This short chapter provides insight into Baruch's life.540It is also the last chapter in the book in which Jeremiah is part of the narrative.

45:1-2 The Lord had given Jeremiah a message for Baruch after he had copied Jeremiah's prophecies in 605 B.C. (ch. 36). Which copying this was is unimportant, the first one in 36:8 or the second one in 36:32.

45:3 Baruch had complained about the sorrow, pain, inner turmoil, and restlessness that he had experienced because he carried out God's will. He had copied Jeremiah's prophecies and had suffered from his association with their negative message. His lament recalls Jeremiah's "confessions"and some of the personal lament psalms.

45:4 The Lord was about to tear down and uproot Judah (cf. 1:10; 2:21; 31:5; et al.).

45:5 It was wrong, therefore, for Baruch to expect a life of comfort and ease. Baruch was an educated man whose brother was a high official under King Zedekiah (51:59). His grandfather had been the governor of Jerusalem during Josiah's reign (cf. 32:12; 2 Chron. 34:8). He may have entertained hopes of attaining a position of distinction in the nation, but he, too, would have to participate in the fallout of Yahweh's judgment. The Lord promised to bless Baruch by preserving his life wherever he went because of his faithful service.
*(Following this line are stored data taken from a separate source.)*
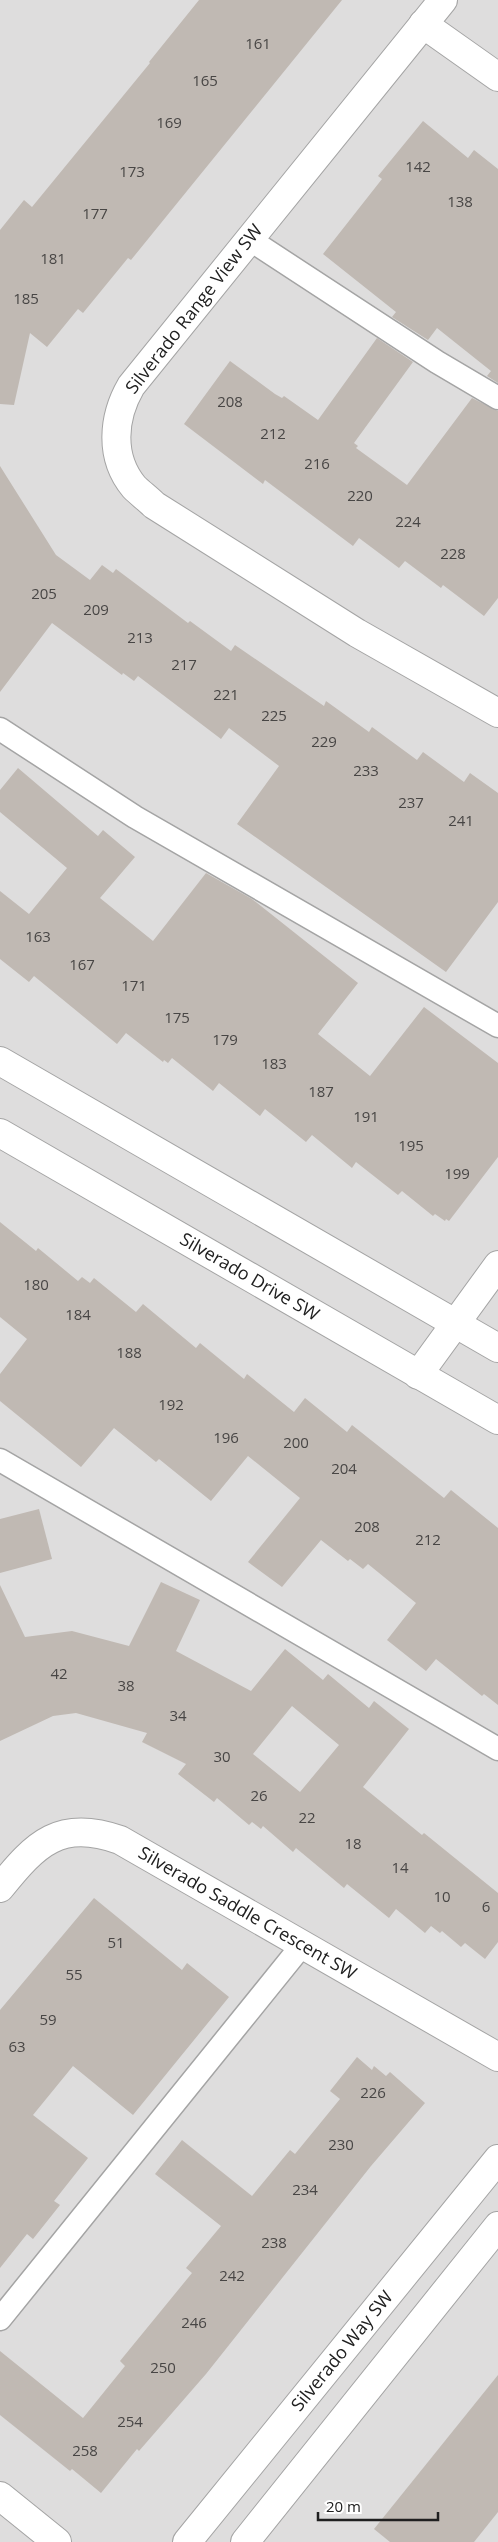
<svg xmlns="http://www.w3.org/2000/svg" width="498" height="2542" font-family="'Open Sans',sans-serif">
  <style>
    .residential { fill: #dedddd }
    .building { fill: #c0b9b3; fill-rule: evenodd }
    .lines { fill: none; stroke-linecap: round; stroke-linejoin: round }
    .service-casing { stroke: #a4a4a4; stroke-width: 25 }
    .minor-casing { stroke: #a4a4a4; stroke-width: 30 }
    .service { stroke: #fff; stroke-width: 22 }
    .minor { stroke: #fff; stroke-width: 28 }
    .labels { text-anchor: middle; stroke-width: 4; stroke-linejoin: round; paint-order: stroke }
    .number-label { font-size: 15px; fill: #484645 }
    .street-label { font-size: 18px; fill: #202020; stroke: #fff }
  </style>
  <rect width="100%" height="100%" fill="#f0ede7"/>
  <!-- residential -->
  <rect class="residential" x="0" y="0" width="498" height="2542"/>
  <!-- building -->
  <g class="building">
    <polygon points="199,0 342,0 131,260 128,258 83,313 78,309 47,347 30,333 14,405 0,404 0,230 24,200 32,207 150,63 149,62"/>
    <polygon points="423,121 468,158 474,150 498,169 498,383 487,376 491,371 437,328 428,340 392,317 396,312 323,254 382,179 378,176"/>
    <polygon points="377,338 413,362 354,443 358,446 356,448 407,485 472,398 498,411 498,598 484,616 443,585 441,588 405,561 399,568 359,538 353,546 265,480 263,484 184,424 230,361 275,394 282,398 284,396 318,420"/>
    <polygon points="0,466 56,555 90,580 102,565 113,573 116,569 188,623 190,621 231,651 235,645 324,706 326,701 369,732 372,727 417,760 423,752 464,782 470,773 498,793 498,902 446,972 237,824 279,766 229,728 221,739 138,676 134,681 123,673 122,675 52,623 0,692"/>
    <polygon points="18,768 98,836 103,830 135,857 100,898 153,941 206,873 252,899 358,983 318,1034 370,1076 424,1007 498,1063 498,1157 449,1221 446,1219 445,1221 435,1214 433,1216 402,1191 398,1195 356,1162 352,1168 312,1135 306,1142 265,1109 260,1116 219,1083 213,1091 172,1058 168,1063 164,1060 163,1062 126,1033 117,1044 34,976 29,982 0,959 0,891 29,914 67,868 0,812 0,790"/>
    <polygon points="0,1222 36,1251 38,1248 78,1281 82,1277 90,1283 94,1278 136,1312 143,1304 196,1348 200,1343 244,1379 247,1374 294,1412 305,1398 347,1432 352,1425 444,1498 451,1490 498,1528 498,1705 484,1694 482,1696 436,1659 426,1671 387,1640 416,1603 368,1564 363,1569 350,1559 348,1561 321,1540 282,1587 248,1562 300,1498 248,1456 211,1501 159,1459 156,1462 114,1428 81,1467 0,1401 0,1374 27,1339 0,1317"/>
    <polygon points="39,1509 52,1559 0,1573 0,1519"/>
    <path d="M161 1582 200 1600 176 1651 251 1691 285 1649 323 1680 328 1674 369 1708 374 1701 409 1729 363 1787 422 1835 424 1833 498 1893V1942L485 1959 465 1943 461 1947 442 1931 440 1933 431 1926 425 1933 396 1909 389 1918 347 1884 344 1888 296 1848 293 1852 263 1826 261 1829 252 1822 249 1825 217 1798 214 1802 178 1774 186 1764 142 1742 147 1733 76 1713 53 1716 0 1741V1585L25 1637 72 1631 129 1646ZM292 1706 339 1745 300 1792 253 1754Z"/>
    <polygon points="94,1898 182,1970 187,1963 229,1997 133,2115 73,2066 33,2115 88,2158 54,2201 60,2205 33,2239 27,2234 0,2268 0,2010"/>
    <polygon points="357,2057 372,2070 374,2066 386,2076 390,2072 425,2103 371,2166 206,2374 139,2451 137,2449 101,2493 72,2469 70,2471 0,2415 0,2351 83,2418 125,2366 120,2361 192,2273 186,2268 221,2226 155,2174 182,2140 252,2196 290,2150 295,2154 340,2099 330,2091"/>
    <polygon points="498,2375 498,2512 474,2542 390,2542 374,2529"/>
  </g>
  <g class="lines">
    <!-- service casing -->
    <g class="service-casing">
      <g id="service">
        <polyline points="249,239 437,362 498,398"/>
        <polyline points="0,729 135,817 498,1026"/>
        <polyline points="0,1460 498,1749"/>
        <polyline points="0,2319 303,1944"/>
      </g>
    </g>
    <!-- minor casing -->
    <g class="minor-casing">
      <g id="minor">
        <path d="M443 0 131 386C113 417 109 457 134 487 140 493 148 499 154 505L357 633 498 713"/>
        <polyline points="423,24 498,77"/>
        <polyline points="0,1061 498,1348"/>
        <path id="s1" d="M0 1133 498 1420"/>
        <polyline points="418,1375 498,1265"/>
        <path id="s2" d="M0 1888C36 1843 60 1819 120 1840L498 2057"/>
        <polyline points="0,2496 57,2542"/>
        <path id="s3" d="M187 2542 498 2159"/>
        <polyline points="245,2542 498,2226"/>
      </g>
    </g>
    <!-- service -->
    <use href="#service" class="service"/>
    <!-- minor -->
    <use href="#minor" class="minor"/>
  </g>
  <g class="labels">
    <!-- number labels -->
    <g class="number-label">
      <text x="258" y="49">161</text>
      <text x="205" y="86">165</text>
      <text x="169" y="128">169</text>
      <text x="418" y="172">142</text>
      <text x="132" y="177">173</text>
      <text x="460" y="207">138</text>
      <text x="95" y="219">177</text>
      <text x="53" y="264">181</text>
      <text x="26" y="304">185</text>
      <text x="230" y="407">208</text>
      <text x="273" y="439">212</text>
      <text x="317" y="469">216</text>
      <text x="360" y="501">220</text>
      <text x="408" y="527">224</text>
      <text x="453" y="559">228</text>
      <text x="44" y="599">205</text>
      <text x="96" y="615">209</text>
      <text x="140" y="643">213</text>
      <text x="184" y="670">217</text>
      <text x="226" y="700">221</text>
      <text x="274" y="721">225</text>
      <text x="324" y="747">229</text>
      <text x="366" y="776">233</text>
      <text x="411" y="808">237</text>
      <text x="461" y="826">241</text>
      <text x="38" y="942">163</text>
      <text x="82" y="970">167</text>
      <text x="134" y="991">171</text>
      <text x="177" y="1023">175</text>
      <text x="225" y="1045">179</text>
      <text x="274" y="1069">183</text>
      <text x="321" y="1097">187</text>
      <text x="366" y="1122">191</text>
      <text x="411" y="1151">195</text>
      <text x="457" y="1179">199</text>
      <text x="36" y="1290">180</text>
      <text x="78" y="1320">184</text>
      <text x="129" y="1358">188</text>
      <text x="171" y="1410">192</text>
      <text x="226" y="1443">196</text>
      <text x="296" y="1448">200</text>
      <text x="344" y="1474">204</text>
      <text x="367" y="1532">208</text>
      <text x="428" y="1545">212</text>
      <text x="59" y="1679">42</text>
      <text x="126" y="1691">38</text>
      <text x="178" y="1721">34</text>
      <text x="222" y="1762">30</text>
      <text x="259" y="1801">26</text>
      <text x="307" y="1823">22</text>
      <text x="353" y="1849">18</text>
      <text x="400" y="1873">14</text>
      <text x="442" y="1902">10</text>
      <text x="486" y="1912">6</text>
      <text x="116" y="1948">51</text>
      <text x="74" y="1980">55</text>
      <text x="48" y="2025">59</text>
      <text x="17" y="2052">63</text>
      <text x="373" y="2098">226</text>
      <text x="341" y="2150">230</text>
      <text x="305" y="2195">234</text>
      <text x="274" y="2248">238</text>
      <text x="232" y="2281">242</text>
      <text x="194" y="2328">246</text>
      <text x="163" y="2373">250</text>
      <text x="130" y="2427">254</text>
      <text x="85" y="2456">258</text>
    </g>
    <!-- street labels -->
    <g class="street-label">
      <text transform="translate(194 309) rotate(-52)" y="6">Silverado Range View SW</text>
      <text dy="6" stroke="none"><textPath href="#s1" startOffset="288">Silverado Drive SW</textPath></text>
      <text dy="6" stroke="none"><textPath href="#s2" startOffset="289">Silverado Saddle Crescent SW</textPath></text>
      <text dy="6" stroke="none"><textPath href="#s3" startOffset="246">Silverado Way SW</textPath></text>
    </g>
  </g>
  <!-- scale -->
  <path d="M318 2512v8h120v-8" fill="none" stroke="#202020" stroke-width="2.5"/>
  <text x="326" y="2512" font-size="15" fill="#202020" stroke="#ffffff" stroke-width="4" paint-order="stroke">20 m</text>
</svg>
"Ironically, the very suffering through which Baruch passed because of his loyalty to Jeremiah gained him honor beyond anything he could have anticipated."541

The Lord's command not to seek great things for himself presupposes a proud motive. Seeking to serve the Lord in a significant position of ministry is not wrong in itself provided one's motive is to glorify God. It is seeking position for one's own glory that is wrong.